What Digital Sovereignty Really Means
Digital sovereignty was long a topic for data protection officers and lawyers. That has fundamentally changed. With DORA (Digital Operational Resilience Act), NIS2 and growing geopolitical uncertainty, the topic has landed on the desks of CIOs and IT boards — and it is staying there.
The concept is broader than often assumed. It is not just about data storage within the EU. It is about an organisation's ability to control its critical IT systems, processes and data — even if an important supplier fails, regulation changes, or geopolitical tensions restrict access to technology.
- Data sovereignty: Where is our data stored, who has access, under which legal framework is it processed?
- Operational sovereignty: Can we maintain our critical processes without specific suppliers?
- Technology sovereignty: Are we dependent on proprietary platforms where exit would be prohibitively expensive?
The Regulatory Reality: DORA and NIS2
DORA obliges financial institutions from 2025 to implement comprehensive ICT risk management — including detailed requirements for third-party risk management. Critical IT service providers must be identified, assessed and contractually bound. Concentration risks with individual providers must be explicitly addressed.
NIS2 significantly expands the circle of affected organisations and tightens requirements for supply chain security and incident reporting. For many companies, this means: structured third-party risk management as a regulatory obligation for the first time.

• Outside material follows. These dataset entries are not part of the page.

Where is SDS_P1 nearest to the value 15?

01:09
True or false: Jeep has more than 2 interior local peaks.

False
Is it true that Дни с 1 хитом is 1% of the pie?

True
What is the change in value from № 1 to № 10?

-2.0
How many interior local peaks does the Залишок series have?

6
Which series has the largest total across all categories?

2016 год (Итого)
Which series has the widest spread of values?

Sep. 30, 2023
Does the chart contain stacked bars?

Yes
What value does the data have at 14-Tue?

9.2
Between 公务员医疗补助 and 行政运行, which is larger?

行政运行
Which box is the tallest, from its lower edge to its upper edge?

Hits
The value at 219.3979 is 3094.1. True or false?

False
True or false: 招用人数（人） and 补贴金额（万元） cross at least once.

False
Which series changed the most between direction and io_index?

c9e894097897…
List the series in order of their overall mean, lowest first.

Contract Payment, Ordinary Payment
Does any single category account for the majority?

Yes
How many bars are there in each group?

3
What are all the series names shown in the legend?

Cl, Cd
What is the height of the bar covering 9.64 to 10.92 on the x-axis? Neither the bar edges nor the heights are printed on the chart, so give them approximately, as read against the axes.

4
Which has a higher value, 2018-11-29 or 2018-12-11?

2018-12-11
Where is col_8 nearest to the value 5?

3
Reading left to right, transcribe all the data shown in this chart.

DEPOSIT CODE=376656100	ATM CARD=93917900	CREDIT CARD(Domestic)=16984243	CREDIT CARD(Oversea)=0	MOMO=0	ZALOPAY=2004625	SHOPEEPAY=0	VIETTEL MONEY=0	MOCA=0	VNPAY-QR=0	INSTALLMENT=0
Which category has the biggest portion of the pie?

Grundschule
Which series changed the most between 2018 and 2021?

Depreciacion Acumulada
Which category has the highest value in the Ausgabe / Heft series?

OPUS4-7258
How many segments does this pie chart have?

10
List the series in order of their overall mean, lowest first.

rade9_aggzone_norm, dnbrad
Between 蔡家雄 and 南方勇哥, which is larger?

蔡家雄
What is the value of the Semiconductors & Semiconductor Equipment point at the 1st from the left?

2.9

A Pragmatic Four-Step Approach
- Step 1 — Inventory: Identify and classify critical systems, data and suppliers
- Step 2 — Risk assessment: Systematically evaluate dependencies and concentration risks
- Step 3 — Strategy: Make a conscious decision for each dependency: accept, reduce or eliminate
- Step 4 — Governance: Establish regular monitoring and clear accountability
Conclusion
Digital sovereignty is not an end in itself, nor a plea for technological nationalism. It is about conscious risk management — and staying capable of action as an organisation even when the environment changes. IT leaders who address this today will not have to catch up tomorrow as a compliance exercise.